Policy Decorator

Overview. We propose Policy Decorator, a framework designed to enhance large policy models (e.g., Diffusion Policy and Behavior Transformer) through online environment interactions. Policy Decorator utilizes residual policy learning and controlled exploration strategies to achieve model-agnostic and sample-efficient performance improvements. As shown in the animation, while offline-learned policy struggles with the finer parts of the task—such as precisely inserting a peg into a hole—our refined policy achieves flawless insertions.

Video (4m39s)

Click the "cc" button at the lower right corner to show captions.

Abstract

Recent advancements in robot learning have used imitation learning with large models and extensive demonstrations to develop effective policies. However, these models are often limited by the quantity, quality, and diversity of demonstrations. This paper explores improving offline-trained imitation learning models through online interactions with the environment. We introduce Policy Decorator, which uses a model-agnostic residual policy to refine large imitation learning models during online interactions. By implementing controlled exploration strategies, Policy Decorator enables stable, sample-efficient online learning. Our evaluation spans eight tasks across two benchmarks—ManiSkill and Adroit—and involves two state-of-the-art imitation learning models (Behavior Transformer and Diffusion Policy). The results show Policy Decorator effectively improves the offline-trained policies and preserves the smooth motion of imitation learning models, avoiding the erratic behaviors of pure RL policies.

Combines Advantages of Base Policy and Online Learning

An intriguing property of Policy Decorator is its ability to combine the advantages of the base policy and online learning.

Base Policy (w/o Online Learning)

The offline-trained base policies can reproduce the natural and smooth motions recorded in demonstrations but may have suboptimal performance.

Ours (Base Policy + Online Residual)

Policy Decorator (ours) not only achieves remarkably high success rates but also preserves the favorable attributes of the base policy.

Online RL Policy (w/o Base Policy)

Policies solely learned by RL, though achieving good success rates, often exhibit jerky actions, rendering them unsuitable for real-world applications.

Improve Various SOTA Policy Models

Our framework, Policy Decorator, improves various state-of-the-art policy models, such as Behavior Transformer and Diffusion Policy, boosting their success rates to nearly 100% on challenging robotic tasks.

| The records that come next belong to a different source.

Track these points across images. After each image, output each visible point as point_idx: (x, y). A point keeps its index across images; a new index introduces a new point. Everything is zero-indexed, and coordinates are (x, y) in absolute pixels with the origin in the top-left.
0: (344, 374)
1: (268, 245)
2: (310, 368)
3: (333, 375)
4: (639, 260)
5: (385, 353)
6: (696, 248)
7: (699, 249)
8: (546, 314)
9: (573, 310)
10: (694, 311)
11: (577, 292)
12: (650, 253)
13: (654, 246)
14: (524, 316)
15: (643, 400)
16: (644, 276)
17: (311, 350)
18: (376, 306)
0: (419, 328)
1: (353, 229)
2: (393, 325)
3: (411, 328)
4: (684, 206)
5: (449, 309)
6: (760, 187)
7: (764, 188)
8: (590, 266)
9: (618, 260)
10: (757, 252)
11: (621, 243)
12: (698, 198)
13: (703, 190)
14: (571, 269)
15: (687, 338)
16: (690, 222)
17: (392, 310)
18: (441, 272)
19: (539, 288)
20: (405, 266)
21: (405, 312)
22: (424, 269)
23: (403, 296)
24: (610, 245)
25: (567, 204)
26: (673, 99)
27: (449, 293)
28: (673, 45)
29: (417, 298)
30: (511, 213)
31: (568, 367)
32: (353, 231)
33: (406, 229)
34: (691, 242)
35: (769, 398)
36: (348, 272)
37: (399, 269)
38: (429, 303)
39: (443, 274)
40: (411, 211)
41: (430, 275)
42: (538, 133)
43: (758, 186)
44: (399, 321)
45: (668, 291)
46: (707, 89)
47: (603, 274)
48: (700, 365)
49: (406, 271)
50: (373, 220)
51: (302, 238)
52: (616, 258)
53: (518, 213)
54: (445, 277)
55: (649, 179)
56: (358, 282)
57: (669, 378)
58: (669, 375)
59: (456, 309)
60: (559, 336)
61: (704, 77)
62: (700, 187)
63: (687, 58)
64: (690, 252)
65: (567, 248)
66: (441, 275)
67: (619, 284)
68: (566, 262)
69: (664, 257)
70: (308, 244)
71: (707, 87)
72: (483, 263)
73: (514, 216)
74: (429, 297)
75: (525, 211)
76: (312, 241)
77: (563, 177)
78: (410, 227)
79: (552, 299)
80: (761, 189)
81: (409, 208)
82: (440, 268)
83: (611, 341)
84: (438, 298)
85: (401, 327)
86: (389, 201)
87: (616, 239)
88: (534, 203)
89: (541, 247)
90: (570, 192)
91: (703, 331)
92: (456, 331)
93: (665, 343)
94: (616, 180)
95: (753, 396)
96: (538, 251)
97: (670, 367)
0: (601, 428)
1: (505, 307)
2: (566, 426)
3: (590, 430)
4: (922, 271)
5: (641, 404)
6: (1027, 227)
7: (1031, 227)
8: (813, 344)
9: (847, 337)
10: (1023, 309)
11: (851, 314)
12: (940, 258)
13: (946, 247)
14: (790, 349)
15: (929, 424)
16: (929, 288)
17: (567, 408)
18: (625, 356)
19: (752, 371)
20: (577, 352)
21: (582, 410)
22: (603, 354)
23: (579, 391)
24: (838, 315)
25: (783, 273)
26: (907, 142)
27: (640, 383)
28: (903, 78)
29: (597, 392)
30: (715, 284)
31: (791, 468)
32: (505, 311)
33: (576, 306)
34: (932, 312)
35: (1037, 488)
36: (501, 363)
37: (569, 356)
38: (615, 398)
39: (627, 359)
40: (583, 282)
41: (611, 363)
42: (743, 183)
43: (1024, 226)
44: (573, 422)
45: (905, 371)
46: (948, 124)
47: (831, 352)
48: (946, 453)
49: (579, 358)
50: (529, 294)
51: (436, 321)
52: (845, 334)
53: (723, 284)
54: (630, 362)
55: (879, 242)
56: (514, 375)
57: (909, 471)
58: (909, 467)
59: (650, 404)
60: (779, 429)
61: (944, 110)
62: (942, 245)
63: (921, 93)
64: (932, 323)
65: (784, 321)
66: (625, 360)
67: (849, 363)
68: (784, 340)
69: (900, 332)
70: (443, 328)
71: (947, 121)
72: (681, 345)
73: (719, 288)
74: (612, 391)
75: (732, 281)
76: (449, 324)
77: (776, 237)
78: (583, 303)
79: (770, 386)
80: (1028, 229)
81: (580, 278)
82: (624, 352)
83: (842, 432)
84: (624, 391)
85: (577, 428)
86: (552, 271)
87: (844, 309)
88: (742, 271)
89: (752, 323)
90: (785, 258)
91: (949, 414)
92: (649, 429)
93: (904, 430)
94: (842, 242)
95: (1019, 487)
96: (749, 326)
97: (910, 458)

It also significantly outperforms top-performing baselines from both finetuning and non-finetuning method families.

Method Overview

Policy Decorator learns a residual policy via reinforcement learning with sparse reward. On top of it, a set of controlled exploration mechanisms is implemented. Controlled exploration (Progressive Exploration Schedule + Bounded Residual Actions) enables the RL agent (both base policy and residual policy) to continuously receive sufficient success signals while exploring the environments.